The company invested the resultant week-by-week payments in sound, steady and splendid enterprises. It carried on business in its own two-storey building at 454 Collins Street. The chairman of the Company was James Black Lawrence, son of prominent Melbourne contractor James Lawrence.

The former James (junior) was a clever hearty fellow who started trading in William Street, Melbourne in 1863 as a wine and spirit merchant. His business developed into a highly prosperous partnership (with John Adam, a former Richmond mayor), with an annual turnover averaging £240,000, showing a clear profit of about £26,000 annually.

“With his widows on the one hand and his wine on the other, Lawrence was generally regarded as one of the colony’s soundest men. Nor did he appear to be greatly attracted by the lure of the land boom. ‘I have never speculated,’ he proudly told the judge when the Insolvency Court eventually caught up with him.” His was a vast over-simplification of the facts.

As a prominent commercial leader, Lawrence felt it his duty to get into the building society business, for this was providing cheap housing for the growing Melbourne population.
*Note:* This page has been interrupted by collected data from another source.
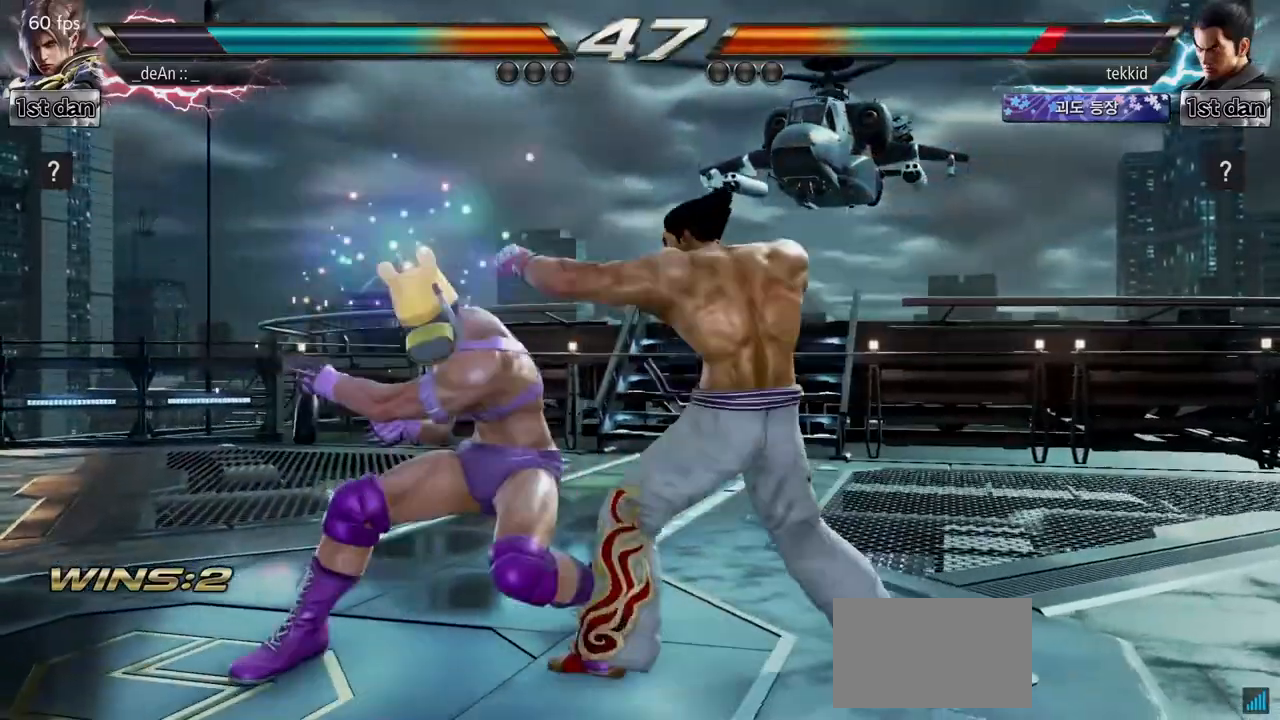
{"buttons": [], "left_stick": "center", "events": []}
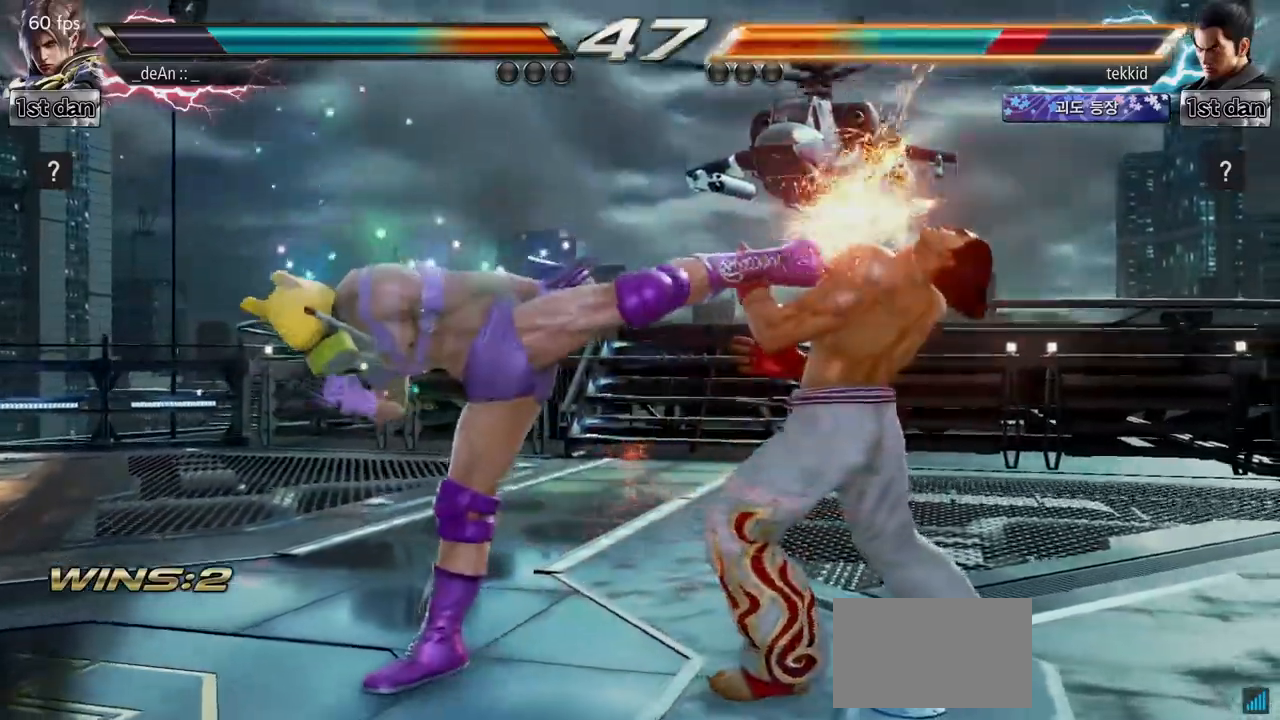
{"buttons": [], "left_stick": "up-right", "events": [[383, "CROSS", "down"], [383, "left_stick", "up-right"], [483, "CROSS", "up"]]}
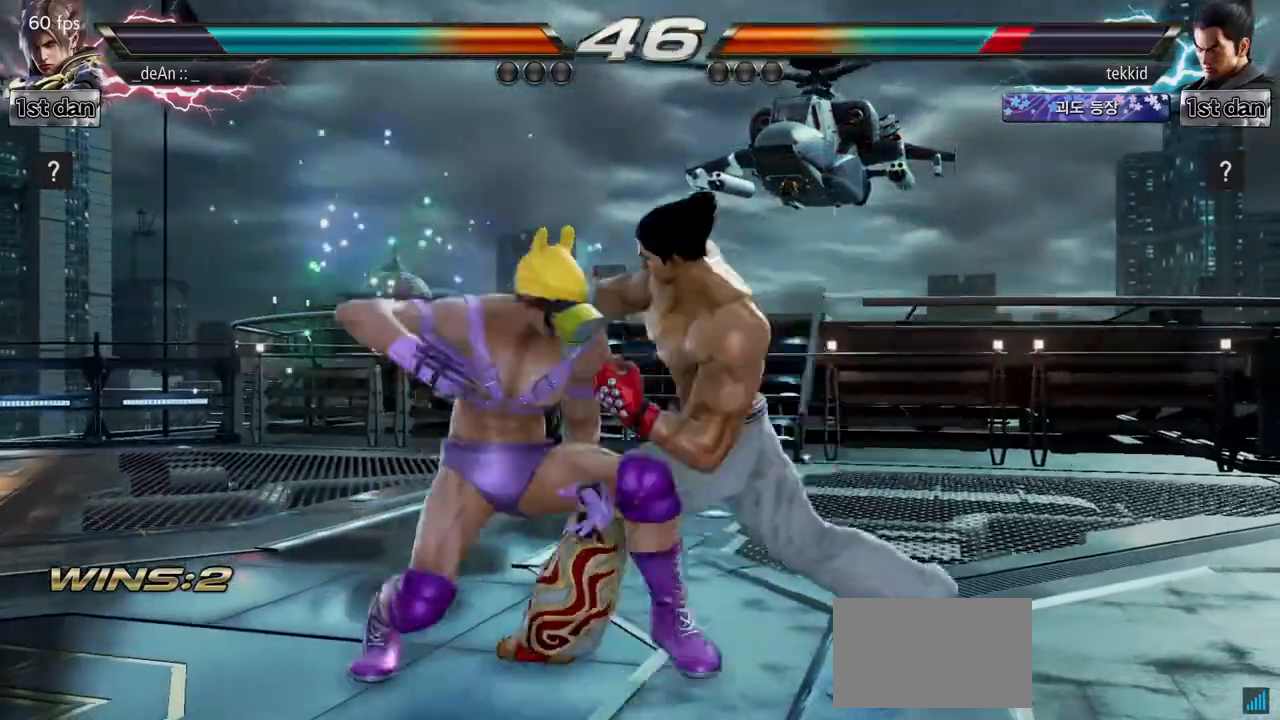
{"buttons": [], "left_stick": "center", "events": [[67, "left_stick", "center"]]}
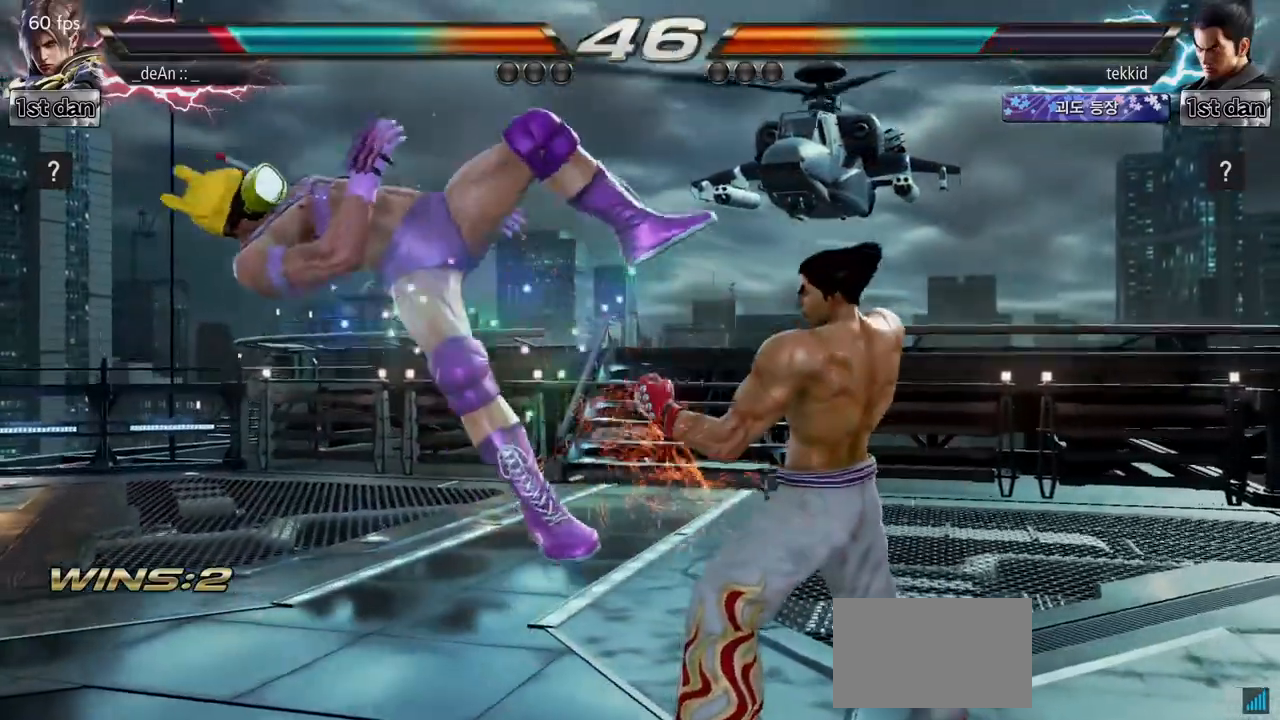
{"buttons": [], "left_stick": "left", "events": [[50, "left_stick", "left"], [283, "left_stick", "center"], [450, "left_stick", "left"]]}
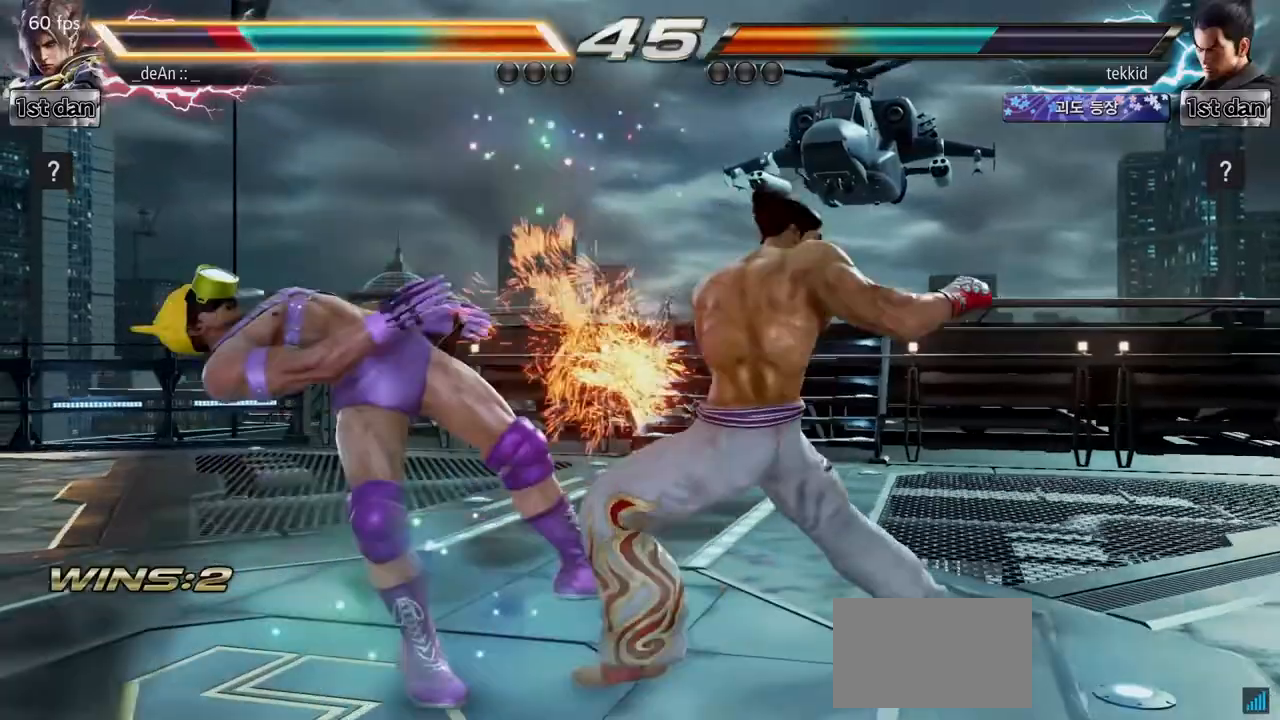
{"buttons": [], "left_stick": "left", "events": []}
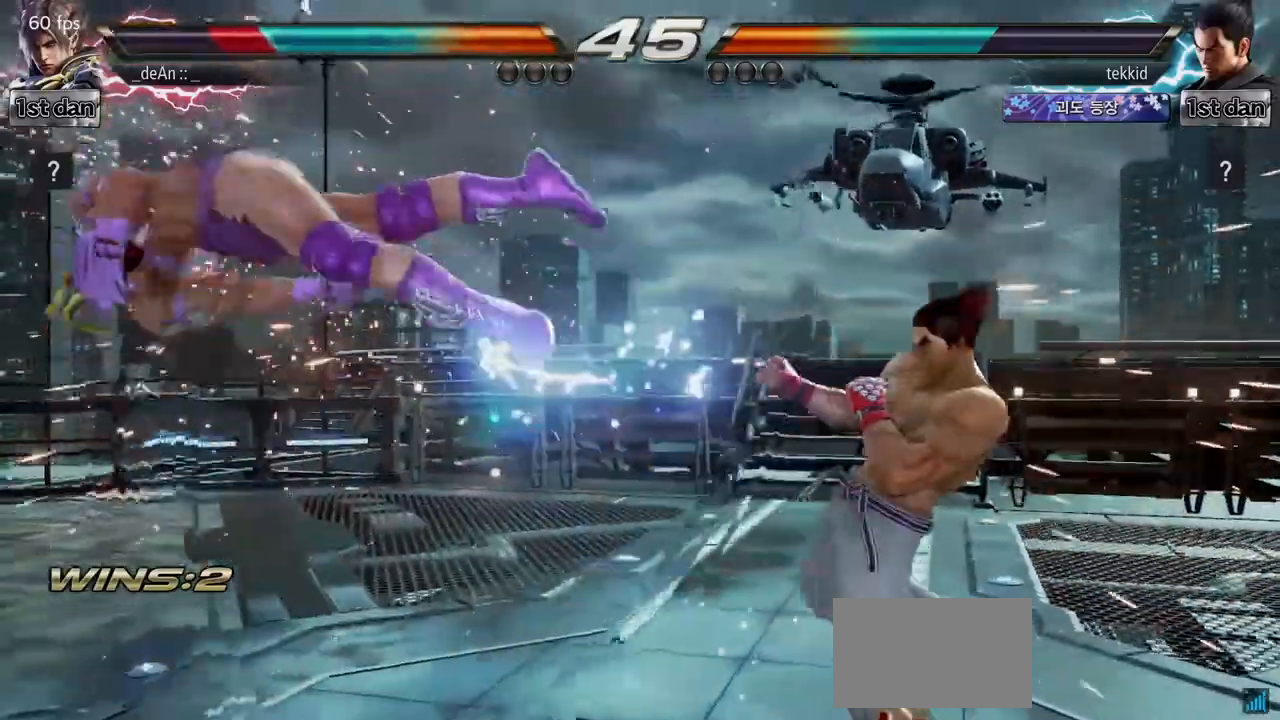
{"buttons": [], "left_stick": "left", "events": [[383, "SQUARE", "down"], [483, "SQUARE", "up"]]}
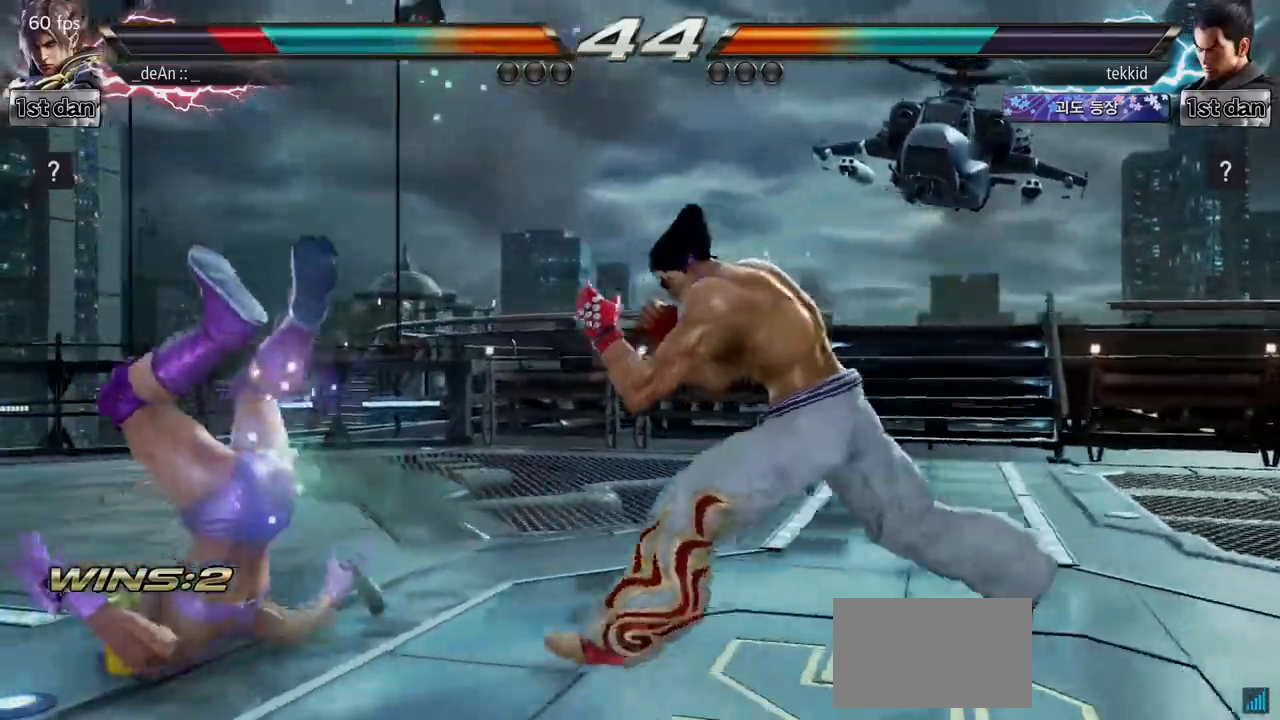
{"buttons": ["SQUARE"], "left_stick": "left", "events": [[83, "SQUARE", "down"], [200, "SQUARE", "up"], [250, "SQUARE", "down"]]}
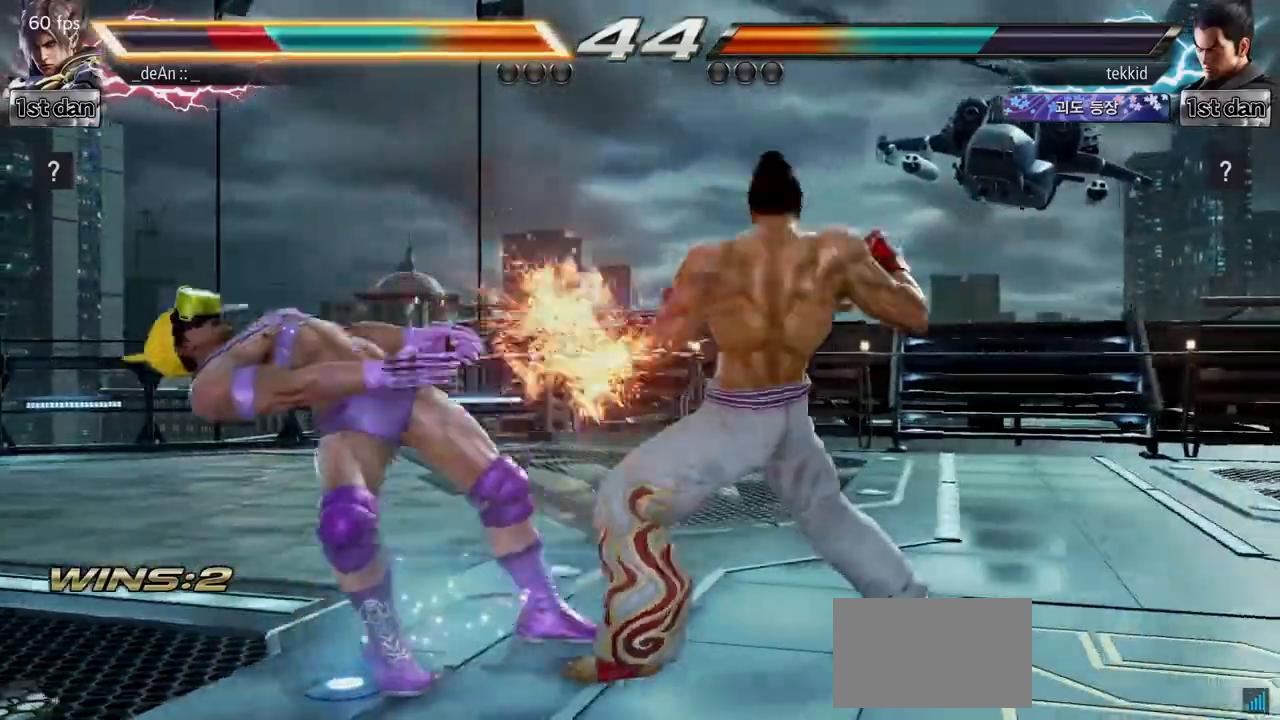
{"buttons": [], "left_stick": "left", "events": [[133, "SQUARE", "up"]]}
Early in the boom, he became chairman of the Victoria Mutual Building Society. As affairs developed, he became a founder and treasurer of the Colonial Permanent Building Society and a director of the Victorian Estate Co. Ltd, a speculative enterprise. He had to find profitable outlets for his ample investment funds, and he started to lend out his depositors’ savings on the security of leasehold properties.

By the second half of 1891, the industrial slump had become so serious that many members of building societies were unable to keep up their regular payments. At the same time, most of the land boomers (to whom he had made large advances) were becoming seriously embarrassed for cash. The Victoria Mutual Building Society was forced to close its doors. There was a restructuring under the name of St. James’ Building Society, but financial problems persisted and it was the finish of Lawrence’s reputation as a sound financier.

In the meanwhile, the affairs of the Australian Widows’ Fund (A.W.F.) also reached a crisis, for the Fund had loaned £30,000 to the West Melbourne Land Company under the personal guarantee of Benjamin J. Fink (an entrepreneurial financier of mythical proportions), whose fortunes and those of the Company burst at the same time, paying a half-penny in the pound. The A.W.F. applied to the Supreme Court on the grounds that their funds had been procured by fraud. The case was settled out of court, there being a satisfactory arrangement with the return of money to the A.W.F.

Lawrence held out against the final act of insolvency until 1895 and the A.W.F. struggled on for some years longer. In 1896 the A.W.F. wrote off £125,000 capital to help cover its losses of the boom period. By 1910 the Fund still had not recovered its position. The directors of the Fund approached the Mutual Life Association of Australasia (which had just absorbed the Citizens’ Life Company) and the subsequent amalgamation became the giant M.L.C. organization of to-day.

Acknowledgment: This paper is largely based on Michael Cannon’s “The Land Boomers” Melbourne University Press, 2nd paperback edition 1995, both the text and Figure 2. This remarkable book is a wonderful historical account of Melbourne’s troubled financial past.

This paper was published in The N.S.W. Philatelist, February 2004, Volume 26, Number 1, pages 17-19.

Addendum August 2007: This cover was sent from Sydney to Molong in 1904 and the use of the green half-penny stamp was allowed as the cover was not sealed (Figure 3).

The flap on the reverse of the cover has been enlarged so that the text can be read (Figure 4).